Let it be always borne in mind, that (_a_) the later Uncials and Cursives are the heirs in succession of numerous and varied lines of descent spread throughout the Church; that (_b_) their verdict is nearly always decisive and clear; and that nevertheless (_c_) such unanimity or majority of witnesses is not the testimony of mechanical or suborned testifiers, but is the coincidence, as facts unquestionably prove, except in certain instances of independent deponents to the same story.

Let me be allowed to declare(372) in conclusion that no person is competent to pronounce concerning the merits or demerits of cursive copies of the Gospels, who has not himself, in the first instance, collated with great exactness at least a few of them. He will be materially assisted, if it has ever fallen in his way to familiarize himself however partially with the text of vast numbers. But nothing can supply the place of exact collation of at least a few copies: of which labour, if a man has had no experience at all, he must submit to be assured that he really has no right to express himself confidently in this subject-matter. He argues, not from facts, but from his own imagination of what the facts of the case will probably be. Those only who have minutely collated several copies, and examined with considerable attention a large proportion of all the Sacred Codexes extant, are entitled to speak with authority here. Further, I venture to assert that no conviction will force itself so irresistibly on the mind of him who submits to the labour of exactly collating a few Cursive copies of the Gospels, as that the documents in question have been executed with even extraordinary diligence, fidelity, and skill. That history confirms this conviction, we have only to survey the elaborate arrangements made in monasteries for carrying on the duty, and perfecting the art, of copying the Holy Scriptures.

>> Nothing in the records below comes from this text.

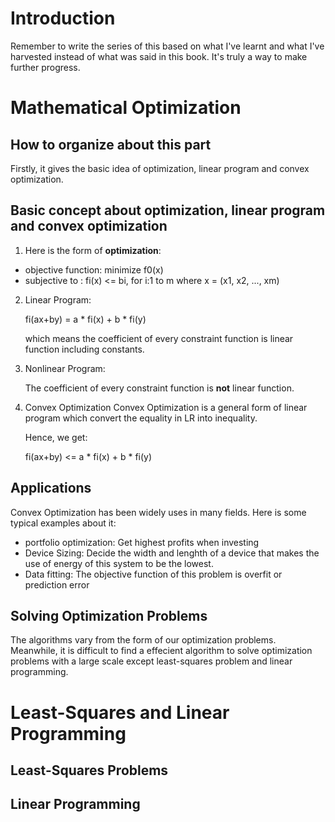# Introduction
Remember to write the series of this based on what I've learnt and what I've harvested instead of what was said in this book. It's truly a way to make further progress.

# Mathematical Optimization
## How to organize about this part
Firstly, it gives the basic idea of optimization, linear program and convex optimization.

## Basic concept about optimization, linear program and convex optimization

1. Here is the form of **optimization**:

- objective function: minimize f0(x)
- subjective to : fi(x) <= bi, for i:1 to m
	where x = (x1, x2, ..., xm)


2. Linear Program:

    fi(ax+by) = a * fi(x) + b * fi(y)

    which means the coefficient of every constraint function is linear function including constants.


3. Nonlinear Program:

   The coefficient of every constraint function is **not** linear function.

4. Convex Optimization
	Convex Optimization is a general form of linear program which convert the equality in LR into inequality.

	Hence, we get:

	fi(ax+by) <= a * fi(x) + b * fi(y)

## Applications
Convex Optimization has been widely uses in many fields. Here is some typical examples about it:

- portfolio optimization: Get highest profits when investing
- Device Sizing: Decide the width and lenghth of a device that makes the use of energy of this system to be the lowest.
- Data fitting: The objective function of this problem is overfit or prediction error

## Solving Optimization Problems 
The algorithms vary from the form of our optimization problems. Meanwhile, it is difficult to find a effecient algorithm to solve optimization problems with a large scale except least-squares problem and linear programming.


# Least-Squares and Linear Programming

## Least-Squares Problems

## Linear Programming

If therefore this body of Manuscripts be thus declared by the excellence of its text, by the evident pains bestowed upon its production, as well as by the consentience with it of other evidence, to possess high characteristics; if it represents the matured settlement of many delicate and difficult questions by the Church which after centuries of vacillation more or less, and indeed less rather than more, was to last for a much larger number of centuries; must it not require great deference indeed from all students of the New Testament? Let it always be remembered, that no single Cursive is here selected from the rest or advanced to any position whatsoever which would invest its verdicts with any special authority. It is the main body of the Cursives, agreeing as they generally do with the exception of a few eccentric groups or individuals, which is entitled to such respect according to the measure of their agreement. And in point of fact, the Cursives which have been collated are so generally consentient, as to leave no doubt that the multitude which needs collation will agree similarly. Doubtless, the later Uncials and the Cursives are only a class of the general evidence which is now before us: but it is desirable that those Textual Students who have been disposed to undervalue this class should weigh with candour and fairness the arguments existing in favour of it, which we have attempted to exhibit in this chapter.